You also must realize that, although Oracle and PostgreSQL are both relational databases and support most of the same SQL syntax for creating tables and querying data, the internals are different. So they behave differently in some situations.
For example, PostgreSQL’s Multiversion Concurrency Control (MVCC) is very different from Oracle’s rollback segments, even though they both provide the foundation for ACID transactions. Developers who are used to designing applications for one, or DBAs who are used to optimizing performance for one, might hit some nasty speed bumps if they use the same techniques on the other.
Training your team on PostgreSQL early in the migration process pays for itself. They will be more comfortable executing the migration and will be able to deliver a working application and database more quickly. Plus, they might be able to avoid some of those nasty speed bumps if they understand the differences before they start converting their code.
A key requirement for a successful migration is to not disrupt your business. This means you have to ensure that your data is migrated correctly, the application behaves correctly, and the performance provides a good user experience. It also means reducing the amount of downtime when your application is not available for users or customers.
These steps help reduce the time required for the production cutover, from archiving old data, to using AWS DMS to migrate and keep ongoing transactions replicated, to ensuring that your code is thoroughly tested. By scripting the deployment steps and rehearsing them several times in your test and staging environments, you can ensure that your team is well prepared for the production switch. And using AWS resources means you can start and stop those test environments without incurring the full expense of a large database server installation.
Synchronize the target DB
If you migrate all the data using a combination of offline and replication approaches (like AWS DMS), you can have a fully populated, ready-to-use copy of your migrated database before you start your cutover process. You won’t need to go through the scary exercise of calculating how fast you can convert your 1 TB database, or provide ongoing updates to management about the number of tables migrated during a Saturday maintenance window.
Tips to speed your migration
In this post, I discussed some of the issues you might encounter as you migrate from Oracle to PostgreSQL, along with some tips for overcoming the challenges.
The following strategies can help reduce the overall time it takes to complete your migration:
Training: Your lead architects, DBAs, and developers must understand the differences between Oracle and PostgreSQL and the right way to migrate your applications. A one-week training class helps avoid long delays as they struggle to work around unexpected surprises late in your project.

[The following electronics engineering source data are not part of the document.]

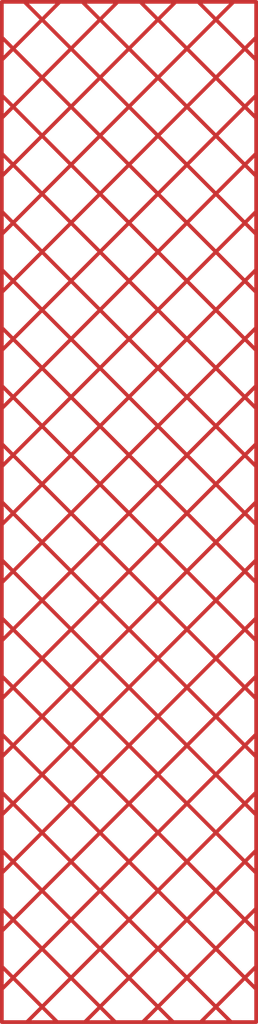
<source format=kicad_pcb>
(kicad_pcb (version 4) (host Gerbview "4.0.4-stable")

  (layers 
    (0 F.Cu signal)
    (31 B.Cu signal)
    (32 B.Adhes user)
    (33 F.Adhes user)
    (34 B.Paste user)
    (35 F.Paste user)
    (36 B.SilkS user)
    (37 F.SilkS user)
    (38 B.Mask user)
    (39 F.Mask user)
    (40 Dwgs.User user)
    (41 Cmts.User user)
    (42 Eco1.User user)
    (43 Eco2.User user)
    (44 Edge.Cuts user)
    (45 Margin user)
    (46 B.CrtYd user)
    (47 F.CrtYd user)
    (48 B.Fab user)
    (49 F.Fab user)
  )

(segment (start 12.84224 -58.66653) (end 10.10135 -55.92564) (width 0.1778) (layer F.Cu) (net 0))
(segment (start 15.60817 -58.66653) (end 10.10135 -53.15971) (width 0.1778) (layer F.Cu) (net 0))
(segment (start 18.37408 -58.66653) (end 10.10148 -50.39393) (width 0.1778) (layer F.Cu) (net 0))
(segment (start 21.14001 -58.66653) (end 10.10148 -47.628) (width 0.1778) (layer F.Cu) (net 0))
(segment (start 22.21753 -56.97814) (end 10.10138 -44.86199) (width 0.1778) (layer F.Cu) (net 0))
(segment (start 22.21753 -54.21221) (end 10.10138 -42.09608) (width 0.1778) (layer F.Cu) (net 0))
(segment (start 22.21753 -51.4463) (end 10.10138 -39.33015) (width 0.1778) (layer F.Cu) (net 0))
(segment (start 22.21753 -48.68037) (end 10.10138 -36.56424) (width 0.1778) (layer F.Cu) (net 0))
(segment (start 22.21753 -45.91446) (end 10.10138 -33.79831) (width 0.1778) (layer F.Cu) (net 0))
(segment (start 22.21753 -43.14855) (end 10.10138 -31.0324) (width 0.1778) (layer F.Cu) (net 0))
(segment (start 22.21753 -40.38262) (end 10.10138 -28.26649) (width 0.1778) (layer F.Cu) (net 0))
(segment (start 22.21753 -37.61671) (end 10.10138 -25.50056) (width 0.1778) (layer F.Cu) (net 0))
(segment (start 22.21753 -34.85078) (end 10.10138 -22.73465) (width 0.1778) (layer F.Cu) (net 0))
(segment (start 22.21753 -32.08487) (end 10.10138 -19.96872) (width 0.1778) (layer F.Cu) (net 0))
(segment (start 22.21753 -29.31894) (end 10.10138 -17.20281) (width 0.1778) (layer F.Cu) (net 0))
(segment (start 22.21753 -26.55303) (end 10.10138 -14.43688) (width 0.1778) (layer F.Cu) (net 0))
(segment (start 22.21753 -23.7871) (end 10.10138 -11.67097) (width 0.1778) (layer F.Cu) (net 0))
(segment (start 22.21753 -21.02119) (end 11.29772 -10.10138) (width 0.1778) (layer F.Cu) (net 0))
(segment (start 22.21753 -18.25528) (end 14.06365 -10.10138) (width 0.1778) (layer F.Cu) (net 0))
(segment (start 22.21753 -15.48935) (end 16.82956 -10.10138) (width 0.1778) (layer F.Cu) (net 0))
(segment (start 22.21753 -12.72344) (end 19.59549 -10.10138) (width 0.1778) (layer F.Cu) (net 0))
(segment (start 19.47677 -58.66653) (end 22.21766 -55.92564) (width 0.1778) (layer F.Cu) (net 0))
(segment (start 16.71084 -58.66653) (end 22.21766 -53.15971) (width 0.1778) (layer F.Cu) (net 0))
(segment (start 13.94493 -58.66653) (end 22.21753 -50.39393) (width 0.1778) (layer F.Cu) (net 0))
(segment (start 11.179 -58.66653) (end 22.21753 -47.628) (width 0.1778) (layer F.Cu) (net 0))
(segment (start 10.10148 -56.97814) (end 22.21763 -44.86199) (width 0.1778) (layer F.Cu) (net 0))
(segment (start 10.10148 -54.21221) (end 22.21763 -42.09608) (width 0.1778) (layer F.Cu) (net 0))
(segment (start 10.10148 -51.4463) (end 22.21763 -39.33015) (width 0.1778) (layer F.Cu) (net 0))
(segment (start 10.10148 -48.68037) (end 22.21763 -36.56424) (width 0.1778) (layer F.Cu) (net 0))
(segment (start 10.10148 -45.91446) (end 22.21763 -33.79831) (width 0.1778) (layer F.Cu) (net 0))
(segment (start 10.10148 -43.14855) (end 22.21763 -31.0324) (width 0.1778) (layer F.Cu) (net 0))
(segment (start 10.10148 -40.38262) (end 22.21763 -28.26649) (width 0.1778) (layer F.Cu) (net 0))
(segment (start 10.10148 -37.61671) (end 22.21763 -25.50056) (width 0.1778) (layer F.Cu) (net 0))
(segment (start 10.10148 -34.85078) (end 22.21763 -22.73465) (width 0.1778) (layer F.Cu) (net 0))
(segment (start 10.10148 -32.08487) (end 22.21763 -19.96872) (width 0.1778) (layer F.Cu) (net 0))
(segment (start 10.10148 -29.31894) (end 22.21763 -17.20281) (width 0.1778) (layer F.Cu) (net 0))
(segment (start 10.10148 -26.55303) (end 22.21763 -14.43688) (width 0.1778) (layer F.Cu) (net 0))
(segment (start 10.10148 -23.7871) (end 22.21763 -11.67097) (width 0.1778) (layer F.Cu) (net 0))
(segment (start 10.10148 -21.02119) (end 21.02129 -10.10138) (width 0.1778) (layer F.Cu) (net 0))
(segment (start 10.10148 -18.25528) (end 18.25536 -10.10138) (width 0.1778) (layer F.Cu) (net 0))
(segment (start 10.10148 -15.48935) (end 15.48945 -10.10138) (width 0.1778) (layer F.Cu) (net 0))
(segment (start 10.10148 -12.72344) (end 12.72352 -10.10138) (width 0.1778) (layer F.Cu) (net 0))
(segment (start 10.17781 -10.08891) (end 22.23011 -10.08891) (width 0.1778) (layer F.Cu) (net 0))
(segment (start 22.23011 -10.08891) (end 22.23011 -58.67911) (width 0.1778) (layer F.Cu) (net 0))
(segment (start 22.23011 -58.67911) (end 10.08891 -58.67911) (width 0.1778) (layer F.Cu) (net 0))
(segment (start 10.08891 -58.67911) (end 10.08891 -10.08891) (width 0.1778) (layer F.Cu) (net 0))
(segment (start 10.08891 -10.08891) (end 10.17781 -10.08891) (width 0.1778) (layer F.Cu) (net 0))
)

</source>
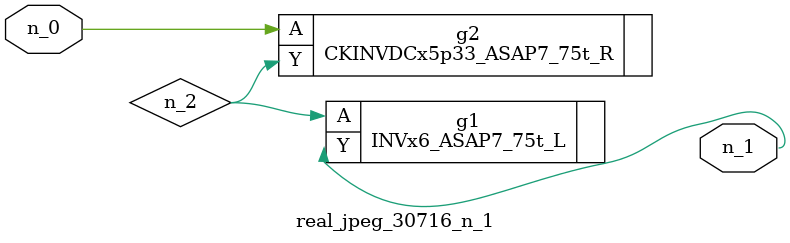
<source format=v>
module real_jpeg_30716_n_1 (n_0, n_1);

input n_0;

output n_1;

wire n_2;

CKINVDCx5p33_ASAP7_75t_R g2 ( 
.A(n_0),
.Y(n_2)
);

INVx6_ASAP7_75t_L g1 ( 
.A(n_2),
.Y(n_1)
);


endmodule
</source>
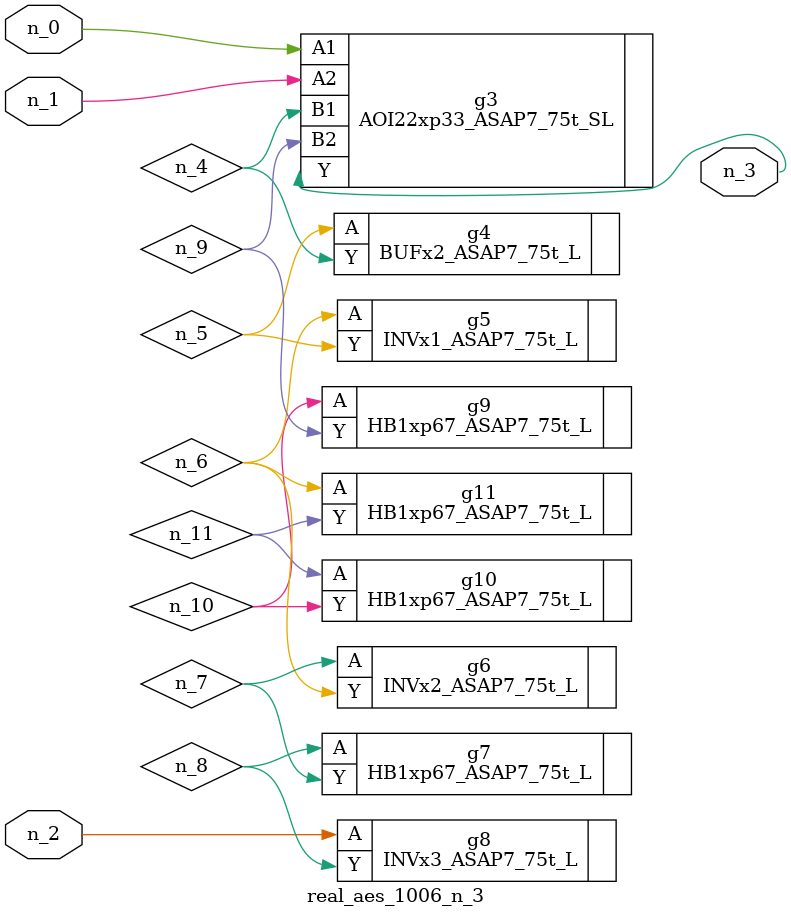
<source format=v>
module real_aes_1006_n_3 (n_0, n_2, n_1, n_3);
input n_0;
input n_2;
input n_1;
output n_3;
wire n_4;
wire n_5;
wire n_7;
wire n_9;
wire n_6;
wire n_8;
wire n_10;
wire n_11;
AOI22xp33_ASAP7_75t_SL g3 ( .A1(n_0), .A2(n_1), .B1(n_4), .B2(n_9), .Y(n_3) );
INVx3_ASAP7_75t_L g8 ( .A(n_2), .Y(n_8) );
BUFx2_ASAP7_75t_L g4 ( .A(n_5), .Y(n_4) );
INVx1_ASAP7_75t_L g5 ( .A(n_6), .Y(n_5) );
HB1xp67_ASAP7_75t_L g11 ( .A(n_6), .Y(n_11) );
INVx2_ASAP7_75t_L g6 ( .A(n_7), .Y(n_6) );
HB1xp67_ASAP7_75t_L g7 ( .A(n_8), .Y(n_7) );
HB1xp67_ASAP7_75t_L g9 ( .A(n_10), .Y(n_9) );
HB1xp67_ASAP7_75t_L g10 ( .A(n_11), .Y(n_10) );
endmodule
</source>
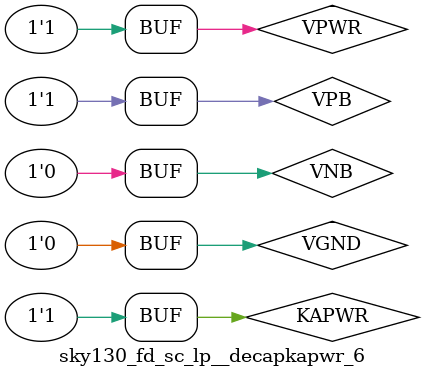
<source format=v>
/*
 * Copyright 2020 The SkyWater PDK Authors
 *
 * Licensed under the Apache License, Version 2.0 (the "License");
 * you may not use this file except in compliance with the License.
 * You may obtain a copy of the License at
 *
 *     https://www.apache.org/licenses/LICENSE-2.0
 *
 * Unless required by applicable law or agreed to in writing, software
 * distributed under the License is distributed on an "AS IS" BASIS,
 * WITHOUT WARRANTIES OR CONDITIONS OF ANY KIND, either express or implied.
 * See the License for the specific language governing permissions and
 * limitations under the License.
 *
 * SPDX-License-Identifier: Apache-2.0
*/


`ifndef SKY130_FD_SC_LP__DECAPKAPWR_6_TIMING_V
`define SKY130_FD_SC_LP__DECAPKAPWR_6_TIMING_V

/**
 * decapkapwr: Decoupling capacitance filler on keep-alive rail.
 *
 * Verilog simulation timing model.
 */

`timescale 1ns / 1ps
`default_nettype none

`celldefine
module sky130_fd_sc_lp__decapkapwr_6 ();

    // Module supplies
    supply1 KAPWR;
    supply1 VPWR ;
    supply0 VGND ;
    supply1 VPB  ;
    supply0 VNB  ;
     // No contents.
endmodule
`endcelldefine

`default_nettype wire
`endif  // SKY130_FD_SC_LP__DECAPKAPWR_6_TIMING_V

</source>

Testing: Testing your applications is a huge part of the total effort in a migration. Having automated tests that can run at the application or data access layer can help reduce that test-and-repeat cycle time dramatically.
Two-step: If you have an application that requires a lot of SQL modification or code changes for compatibility, reduce the duration you maintain two branches of code by moving as much as possible to ANSI standard code that works on both Oracle and PostgreSQL. Then deploy these changes in your existing production system. This also reduces the changes that must be tested in the final conversion.
Script: Use automated tools such as AWS SCT. Work with a partner that can build automated conversion scripts for your main code cleanups rather than relying on brute force to modify thousands of code files.